══ Supplied material

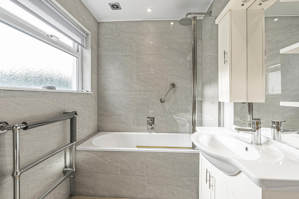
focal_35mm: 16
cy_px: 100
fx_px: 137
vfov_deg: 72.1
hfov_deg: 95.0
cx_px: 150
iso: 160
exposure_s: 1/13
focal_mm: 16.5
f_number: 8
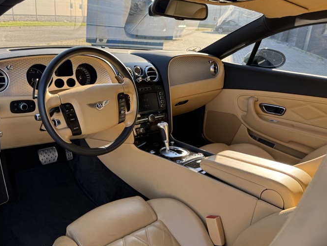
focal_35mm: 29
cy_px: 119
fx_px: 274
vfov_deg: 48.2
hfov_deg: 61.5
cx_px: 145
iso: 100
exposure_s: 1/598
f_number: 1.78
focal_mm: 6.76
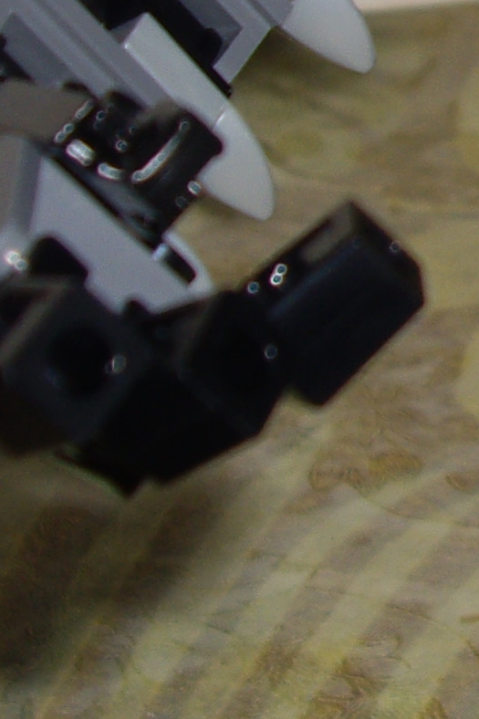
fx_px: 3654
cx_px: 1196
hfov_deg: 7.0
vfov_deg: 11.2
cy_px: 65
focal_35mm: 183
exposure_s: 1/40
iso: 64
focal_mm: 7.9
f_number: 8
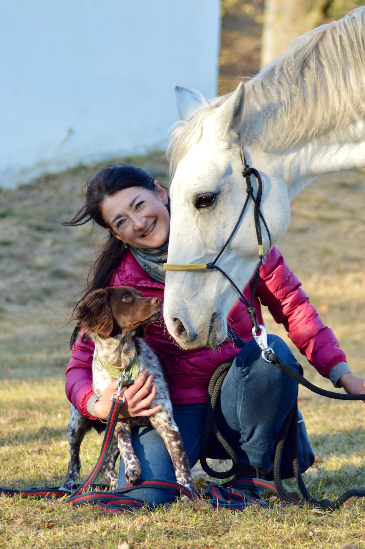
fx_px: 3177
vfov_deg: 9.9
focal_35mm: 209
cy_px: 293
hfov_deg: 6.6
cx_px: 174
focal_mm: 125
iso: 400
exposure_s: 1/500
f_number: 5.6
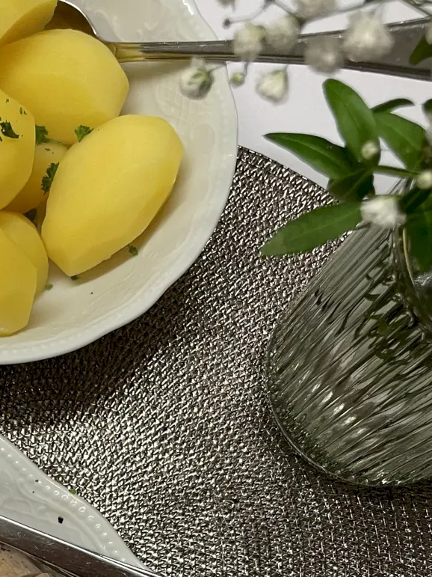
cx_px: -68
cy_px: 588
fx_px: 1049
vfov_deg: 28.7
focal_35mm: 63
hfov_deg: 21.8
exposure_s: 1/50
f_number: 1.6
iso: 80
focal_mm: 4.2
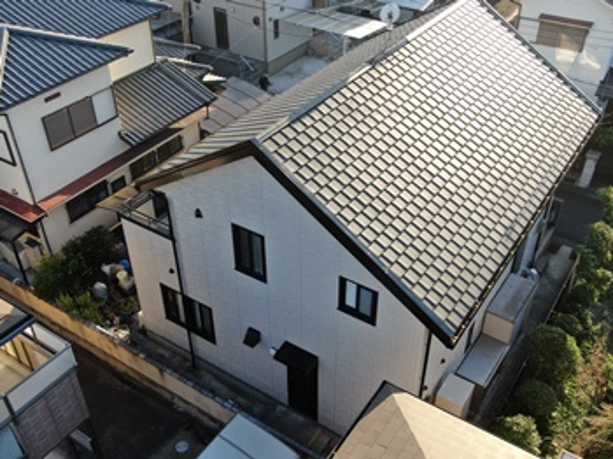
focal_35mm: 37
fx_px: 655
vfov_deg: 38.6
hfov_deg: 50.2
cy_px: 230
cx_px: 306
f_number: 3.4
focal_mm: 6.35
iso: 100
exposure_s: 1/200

════

The problem:
Every line above must appear in the answer unchanged, and no picture may appear in it.

Written solution:
focal_35mm: 16
cy_px: 100
fx_px: 137
vfov_deg: 72.1
hfov_deg: 95.0
cx_px: 150
iso: 160
exposure_s: 1/13
focal_mm: 16.5
f_number: 8
focal_35mm: 29
cy_px: 119
fx_px: 274
vfov_deg: 48.2
hfov_deg: 61.5
cx_px: 145
iso: 100
exposure_s: 1/598
f_number: 1.78
focal_mm: 6.76
fx_px: 3654
cx_px: 1196
hfov_deg: 7.0
vfov_deg: 11.2
cy_px: 65
focal_35mm: 183
exposure_s: 1/40
iso: 64
focal_mm: 7.9
f_number: 8
fx_px: 3177
vfov_deg: 9.9
focal_35mm: 209
cy_px: 293
hfov_deg: 6.6
cx_px: 174
focal_mm: 125
iso: 400
exposure_s: 1/500
f_number: 5.6
cx_px: -68
cy_px: 588
fx_px: 1049
vfov_deg: 28.7
focal_35mm: 63
hfov_deg: 21.8
exposure_s: 1/50
f_number: 1.6
iso: 80
focal_mm: 4.2
focal_35mm: 37
fx_px: 655
vfov_deg: 38.6
hfov_deg: 50.2
cy_px: 230
cx_px: 306
f_number: 3.4
focal_mm: 6.35
iso: 100
exposure_s: 1/200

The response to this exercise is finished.